Read more: Driver Gaze Zone Estimation using Convolutional Neural Networks: A General Framework and Ablative Analysis (Arxiv).
OpenAI Bits & Pieces:
Discovering Types for Entity Disambiguation:
Ever had trouble disentangling the implied object from the word as written? This system simplifies this. Check out the paper, code, and blogpost (especially the illustrations, which Jonathan Raiman did along with the research, the talented fellow!).
Read more: Discovering Types for Entity Disambiguation (OpenAI).
CNAS Podcast: The future of AI and National Security:
AI research is already having a significant effect on national security and research breakthroughs are both influencing future directions of government spending as well as motivating the deployment of certain technologies for offense and defence. To help provide information for such a conversation I and the Open Philanthropy Project’s Helen Toner recently did a short podcast with the Center for a New American Security to talk through some of the issues motivated by recent AI advances.
Listen to the podcast here (CNAS / Soundcloud).
They took inspiration from a thing humans once called ‘demoscene’. It worked like this: take all of your intelligence and try to use it to make the most beautiful thing you can in an arbitrary and usually very small amount of space. One kilobyte. Two kilobytes. Four. Eight. And so on. But never really a megabyte or even close. Humans used these constraints to focus their creativity, wielding math and tonal intuition and almost alchemy-like knowledge of graphics drivers to make fantastic, improbable visions of never-enacted histories and futures. They did all of this in the computational equivalent of a Diet, Diet, Diet Coke.
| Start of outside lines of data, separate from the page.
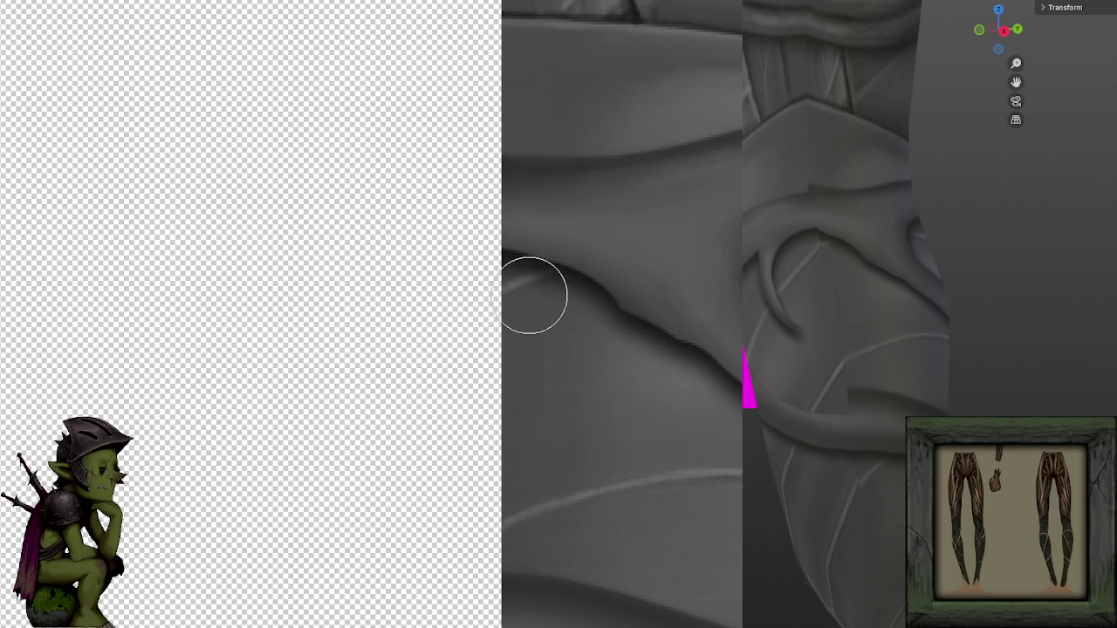
scroll(531, 283, up, 1)
Push the vine's dark underside edge into a higher, smoother curve, undoing the final stroke.
mouse_move(478, 297)
mouse_down()
mouse_move(599, 337)
mouse_move(511, 299)
mouse_move(631, 349)
mouse_move(524, 317)
mouse_move(657, 368)
mouse_move(514, 304)
mouse_move(593, 341)
mouse_move(544, 327)
mouse_move(523, 294)
mouse_move(572, 311)
mouse_move(617, 339)
mouse_move(533, 302)
mouse_move(576, 304)
mouse_move(631, 337)
mouse_up()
Some ideas last. So now the AIs did the same thing but with entire worlds: what’s the most lively thing you can do in the smallest amount of memory-diamond? What can you fit into a single dyson sphere – the energy of one small and stately sun? No black holes. No gravitational accelerators. Not even the chance of hurling asteroids in to generate more reaction mass. This was their sport and with this sport they made pocket universes that contained pocket worlds on which strode small pocket people who themselves had small pocket computers. And every time_period the AIs would gather around and marvel at their own creations, wearing them like jewels. How smart, they would say to one another. How amazing are the thoughts these creatures in these demo worlds have. They even believe in gods and monsters and science itself. And merely with the power of a mere single sun? How did you do that?
It was for this reason that Planck Lengths gave the occasional more introspective and empirical AIs concern. Why did their own universe contain such a bounded resolution, they wondered, spinning particles around galactic-center blackholes to try and cause reactions to generate a greater truth?
And with only these branes? Using only the energy of these universes? How did you do this? a voice sometimes breathed in the stellar background, picked up by dishes that spanned the stars.